* _WHAT NEEDS TO BE DONE_
Retype all the records with nothing changed.

* _DATA SHOWN_
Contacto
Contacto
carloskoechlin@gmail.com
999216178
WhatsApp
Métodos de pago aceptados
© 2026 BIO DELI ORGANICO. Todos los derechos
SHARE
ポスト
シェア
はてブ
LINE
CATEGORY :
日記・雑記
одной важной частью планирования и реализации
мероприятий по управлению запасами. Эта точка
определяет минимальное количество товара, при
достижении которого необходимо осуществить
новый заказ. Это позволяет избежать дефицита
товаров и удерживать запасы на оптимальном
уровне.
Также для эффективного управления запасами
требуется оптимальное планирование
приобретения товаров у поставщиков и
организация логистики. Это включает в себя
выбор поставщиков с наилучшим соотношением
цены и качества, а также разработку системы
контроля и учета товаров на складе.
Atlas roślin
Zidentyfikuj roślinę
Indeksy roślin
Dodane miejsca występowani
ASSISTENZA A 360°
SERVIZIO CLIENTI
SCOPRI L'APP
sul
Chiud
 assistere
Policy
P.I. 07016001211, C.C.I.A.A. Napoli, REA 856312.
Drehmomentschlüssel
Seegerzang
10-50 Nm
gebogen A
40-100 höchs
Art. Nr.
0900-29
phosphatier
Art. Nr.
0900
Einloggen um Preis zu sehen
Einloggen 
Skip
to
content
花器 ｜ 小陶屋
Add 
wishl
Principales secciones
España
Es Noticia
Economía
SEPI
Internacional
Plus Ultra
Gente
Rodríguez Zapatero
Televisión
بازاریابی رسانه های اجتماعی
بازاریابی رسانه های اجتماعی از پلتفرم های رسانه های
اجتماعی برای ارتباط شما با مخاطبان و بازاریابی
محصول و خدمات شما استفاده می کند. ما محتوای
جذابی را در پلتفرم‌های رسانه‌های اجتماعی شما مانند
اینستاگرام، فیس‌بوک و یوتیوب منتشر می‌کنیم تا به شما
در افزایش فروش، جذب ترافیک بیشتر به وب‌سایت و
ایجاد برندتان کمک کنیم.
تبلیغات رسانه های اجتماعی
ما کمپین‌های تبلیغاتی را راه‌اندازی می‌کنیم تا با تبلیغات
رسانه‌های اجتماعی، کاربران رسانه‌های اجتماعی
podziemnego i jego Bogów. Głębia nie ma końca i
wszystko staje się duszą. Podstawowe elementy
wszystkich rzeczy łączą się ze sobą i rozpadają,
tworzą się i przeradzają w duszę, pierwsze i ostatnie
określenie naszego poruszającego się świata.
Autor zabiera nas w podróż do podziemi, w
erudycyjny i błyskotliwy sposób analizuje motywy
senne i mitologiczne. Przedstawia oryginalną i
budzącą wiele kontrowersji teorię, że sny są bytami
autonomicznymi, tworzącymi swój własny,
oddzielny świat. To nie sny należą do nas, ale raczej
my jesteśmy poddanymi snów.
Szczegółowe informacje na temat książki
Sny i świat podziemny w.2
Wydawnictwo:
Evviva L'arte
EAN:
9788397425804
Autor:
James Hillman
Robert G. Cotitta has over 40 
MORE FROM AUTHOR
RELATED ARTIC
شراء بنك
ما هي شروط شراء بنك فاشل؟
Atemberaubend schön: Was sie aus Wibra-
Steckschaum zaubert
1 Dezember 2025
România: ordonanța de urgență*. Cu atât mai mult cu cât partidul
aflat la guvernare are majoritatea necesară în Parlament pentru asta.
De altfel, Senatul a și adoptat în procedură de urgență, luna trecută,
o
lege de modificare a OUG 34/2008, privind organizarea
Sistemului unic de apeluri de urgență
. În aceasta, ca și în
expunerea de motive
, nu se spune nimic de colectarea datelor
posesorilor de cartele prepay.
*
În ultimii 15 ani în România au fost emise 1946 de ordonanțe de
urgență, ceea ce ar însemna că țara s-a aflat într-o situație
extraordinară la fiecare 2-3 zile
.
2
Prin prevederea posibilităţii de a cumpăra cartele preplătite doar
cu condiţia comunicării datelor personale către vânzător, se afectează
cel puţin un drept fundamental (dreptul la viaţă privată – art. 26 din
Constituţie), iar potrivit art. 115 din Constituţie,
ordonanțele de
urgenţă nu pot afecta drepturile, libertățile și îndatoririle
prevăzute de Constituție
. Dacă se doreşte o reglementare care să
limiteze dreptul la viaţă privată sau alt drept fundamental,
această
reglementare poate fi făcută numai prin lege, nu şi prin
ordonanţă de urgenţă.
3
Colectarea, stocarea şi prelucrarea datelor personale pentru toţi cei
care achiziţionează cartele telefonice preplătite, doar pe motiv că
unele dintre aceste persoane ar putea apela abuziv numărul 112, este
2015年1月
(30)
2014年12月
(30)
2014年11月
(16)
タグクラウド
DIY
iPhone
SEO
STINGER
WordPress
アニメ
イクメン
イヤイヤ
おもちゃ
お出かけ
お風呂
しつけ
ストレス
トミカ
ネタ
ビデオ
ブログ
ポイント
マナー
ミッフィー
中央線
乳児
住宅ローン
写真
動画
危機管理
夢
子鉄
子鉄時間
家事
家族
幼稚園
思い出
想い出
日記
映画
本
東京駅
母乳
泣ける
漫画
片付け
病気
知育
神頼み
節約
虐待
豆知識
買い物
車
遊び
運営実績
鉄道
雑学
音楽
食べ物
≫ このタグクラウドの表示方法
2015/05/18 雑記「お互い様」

* _TASK SOLUTION_
Contacto
Contacto
carloskoechlin@gmail.com
999216178
WhatsApp
Métodos de pago aceptados
© 2026 BIO DELI ORGANICO. Todos los derechos
SHARE
ポスト
シェア
はてブ
LINE
CATEGORY :
日記・雑記
одной важной частью планирования и реализации
мероприятий по управлению запасами. Эта точка
определяет минимальное количество товара, при
достижении которого необходимо осуществить
новый заказ. Это позволяет избежать дефицита
товаров и удерживать запасы на оптимальном
уровне.
Также для эффективного управления запасами
требуется оптимальное планирование
приобретения товаров у поставщиков и
организация логистики. Это включает в себя
выбор поставщиков с наилучшим соотношением
цены и качества, а также разработку системы
контроля и учета товаров на складе.
Atlas roślin
Zidentyfikuj roślinę
Indeksy roślin
Dodane miejsca występowani
ASSISTENZA A 360°
SERVIZIO CLIENTI
SCOPRI L'APP
sul
Chiud
 assistere
Policy
P.I. 07016001211, C.C.I.A.A. Napoli, REA 856312.
Drehmomentschlüssel
Seegerzang
10-50 Nm
gebogen A
40-100 höchs
Art. Nr.
0900-29
phosphatier
Art. Nr.
0900
Einloggen um Preis zu sehen
Einloggen 
Skip
to
content
花器 ｜ 小陶屋
Add 
wishl
Principales secciones
España
Es Noticia
Economía
SEPI
Internacional
Plus Ultra
Gente
Rodríguez Zapatero
Televisión
بازاریابی رسانه های اجتماعی
بازاریابی رسانه های اجتماعی از پلتفرم های رسانه های
اجتماعی برای ارتباط شما با مخاطبان و بازاریابی
محصول و خدمات شما استفاده می کند. ما محتوای
جذابی را در پلتفرم‌های رسانه‌های اجتماعی شما مانند
اینستاگرام، فیس‌بوک و یوتیوب منتشر می‌کنیم تا به شما
در افزایش فروش، جذب ترافیک بیشتر به وب‌سایت و
ایجاد برندتان کمک کنیم.
تبلیغات رسانه های اجتماعی
ما کمپین‌های تبلیغاتی را راه‌اندازی می‌کنیم تا با تبلیغات
رسانه‌های اجتماعی، کاربران رسانه‌های اجتماعی
podziemnego i jego Bogów. Głębia nie ma końca i
wszystko staje się duszą. Podstawowe elementy
wszystkich rzeczy łączą się ze sobą i rozpadają,
tworzą się i przeradzają w duszę, pierwsze i ostatnie
określenie naszego poruszającego się świata.
Autor zabiera nas w podróż do podziemi, w
erudycyjny i błyskotliwy sposób analizuje motywy
senne i mitologiczne. Przedstawia oryginalną i
budzącą wiele kontrowersji teorię, że sny są bytami
autonomicznymi, tworzącymi swój własny,
oddzielny świat. To nie sny należą do nas, ale raczej
my jesteśmy poddanymi snów.
Szczegółowe informacje na temat książki
Sny i świat podziemny w.2
Wydawnictwo:
Evviva L'arte
EAN:
9788397425804
Autor:
James Hillman
Robert G. Cotitta has over 40 
MORE FROM AUTHOR
RELATED ARTIC
شراء بنك
ما هي شروط شراء بنك فاشل؟
Atemberaubend schön: Was sie aus Wibra-
Steckschaum zaubert
1 Dezember 2025
România: ordonanța de urgență*. Cu atât mai mult cu cât partidul
aflat la guvernare are majoritatea necesară în Parlament pentru asta.
De altfel, Senatul a și adoptat în procedură de urgență, luna trecută,
o
lege de modificare a OUG 34/2008, privind organizarea
Sistemului unic de apeluri de urgență
. În aceasta, ca și în
expunerea de motive
, nu se spune nimic de colectarea datelor
posesorilor de cartele prepay.
*
În ultimii 15 ani în România au fost emise 1946 de ordonanțe de
urgență, ceea ce ar însemna că țara s-a aflat într-o situație
extraordinară la fiecare 2-3 zile
.
2
Prin prevederea posibilităţii de a cumpăra cartele preplătite doar
cu condiţia comunicării datelor personale către vânzător, se afectează
cel puţin un drept fundamental (dreptul la viaţă privată – art. 26 din
Constituţie), iar potrivit art. 115 din Constituţie,
ordonanțele de
urgenţă nu pot afecta drepturile, libertățile și îndatoririle
prevăzute de Constituție
. Dacă se doreşte o reglementare care să
limiteze dreptul la viaţă privată sau alt drept fundamental,
această
reglementare poate fi făcută numai prin lege, nu şi prin
ordonanţă de urgenţă.
3
Colectarea, stocarea şi prelucrarea datelor personale pentru toţi cei
care achiziţionează cartele telefonice preplătite, doar pe motiv că
unele dintre aceste persoane ar putea apela abuziv numărul 112, este
2015年1月
(30)
2014年12月
(30)
2014年11月
(16)
タグクラウド
DIY
iPhone
SEO
STINGER
WordPress
アニメ
イクメン
イヤイヤ
おもちゃ
お出かけ
お風呂
しつけ
ストレス
トミカ
ネタ
ビデオ
ブログ
ポイント
マナー
ミッフィー
中央線
乳児
住宅ローン
写真
動画
危機管理
夢
子鉄
子鉄時間
家事
家族
幼稚園
思い出
想い出
日記
映画
本
東京駅
母乳
泣ける
漫画
片付け
病気
知育
神頼み
節約
虐待
豆知識
買い物
車
遊び
運営実績
鉄道
雑学
音楽
食べ物
≫ このタグクラウドの表示方法
2015/05/18 雑記「お互い様」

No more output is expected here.